Poetry / Stanley Plumly
:: 1946 ::
To leave for Ohio the year after the war,
four of us pinched in between possessions
in a ‘29 Ford sedan, which you have to
talk to before you crank it up and even
then it farts and sputters and spits back.
How many times it tries to break my arm,
how many times it sparks and kicks and fails.
My mother sits in the backseat with my sister,
my father drives like a soldier finally free.
I’m seven and crazy to be killed, riding shotgun
through the heart of summer, all the windows down.
We drive and drive that long first day a whole hour
after dark on narrow roads with narrow passing lanes.
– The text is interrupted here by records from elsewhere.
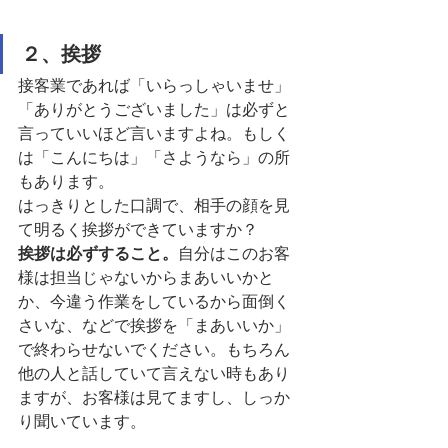
２、挨拶
接客業であれば「いらっしゃいませ」
「ありがとうございました」は必ずと
言っていいほど言いますよね。もしく
は「こんにちは」「さようなら」の所
もあります。
はっきりとした口調で、相手の顔を見
て明るく挨拶ができていますか？
挨拶は必ずすること。
自分はこのお客
様は担当じゃないからまあいいかと
か、今違う作業をしているから面倒く
さいな、などで挨拶を「まあいいか」
で終わらせないでください。もちろん
他の人と話していて言えない時もあり
ますが、お客様は見てますし、しっか
り聞いています。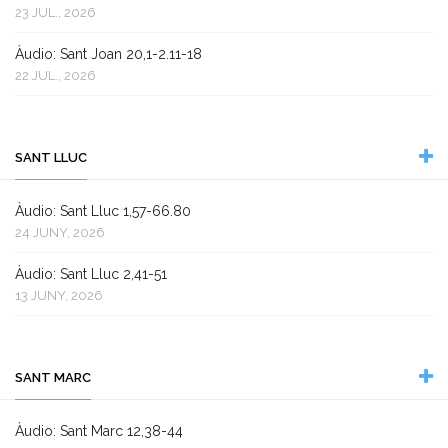
23 JUL., 2026
Àudio: Sant Joan 20,1-2.11-18
22 JUL., 2026
SANT LLUC
Àudio: Sant Lluc 1,57-66.80
24 JUNY, 2026
Àudio: Sant Lluc 2,41-51
13 JUNY, 2026
SANT MARC
Àudio: Sant Marc 12,38-44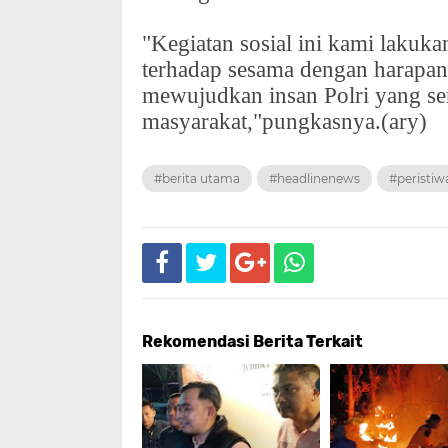
"Kegiatan sosial ini kami lakuka
terhadap sesama dengan harapan 
mewujudkan insan Polri yang sem
masyarakat,"pungkasnya.(ary)
#berita utama
#headlinenews
#peristiw
Rekomendasi Berita Terkait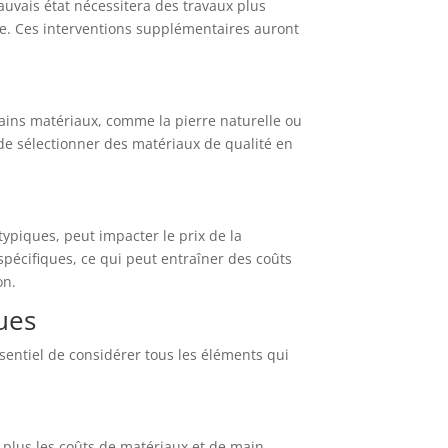
auvais état nécessitera des travaux plus
ure. Ces interventions supplémentaires auront
rtains matériaux, comme la pierre naturelle ou
 de sélectionner des matériaux de qualité en
ypiques, peut impacter le prix de la
pécifiques, ce qui peut entraîner des coûts
on.
ues
entiel de considérer tous les éléments qui
, plus les coûts de matériaux et de main-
We drive and drive—I don’t remember now ever having
stopped, except to pee or find a bar somewhere, usually
at the tag end of a town, the neon flashing off and on,
Ohio being forever in front of us and the way things are.
From the writer
:: Account ::
I’ve taken a few lines from a short, short poem I wrote 40 or so years ago and found the “truth” in the experience by running it through memory a few more hundred times. Hence the new poem. The ‘29 Ford was a four-door with a crank in front that had to be wound up, so to speak, to get it started. It had a real and dangerous kick to it, and it did almost break my arm more than once. Somewhere there’s a picture of me with my great-grandfather standing in front of the car. He’s the father of my mother’s mother; a one-room school teacher all his life, who rode his bicycle to school every day, the bicycle he bought from the Wright Brothers shop in Dayton at the turn of the century.
Stanley Plumly’s most recent book of poems is Orphan Hours (W. W. Norton, 2012). He has just completed The Immortal Evening, which Norton will publish in early 2015. He is a Distinguished University Professor at the University of Maryland.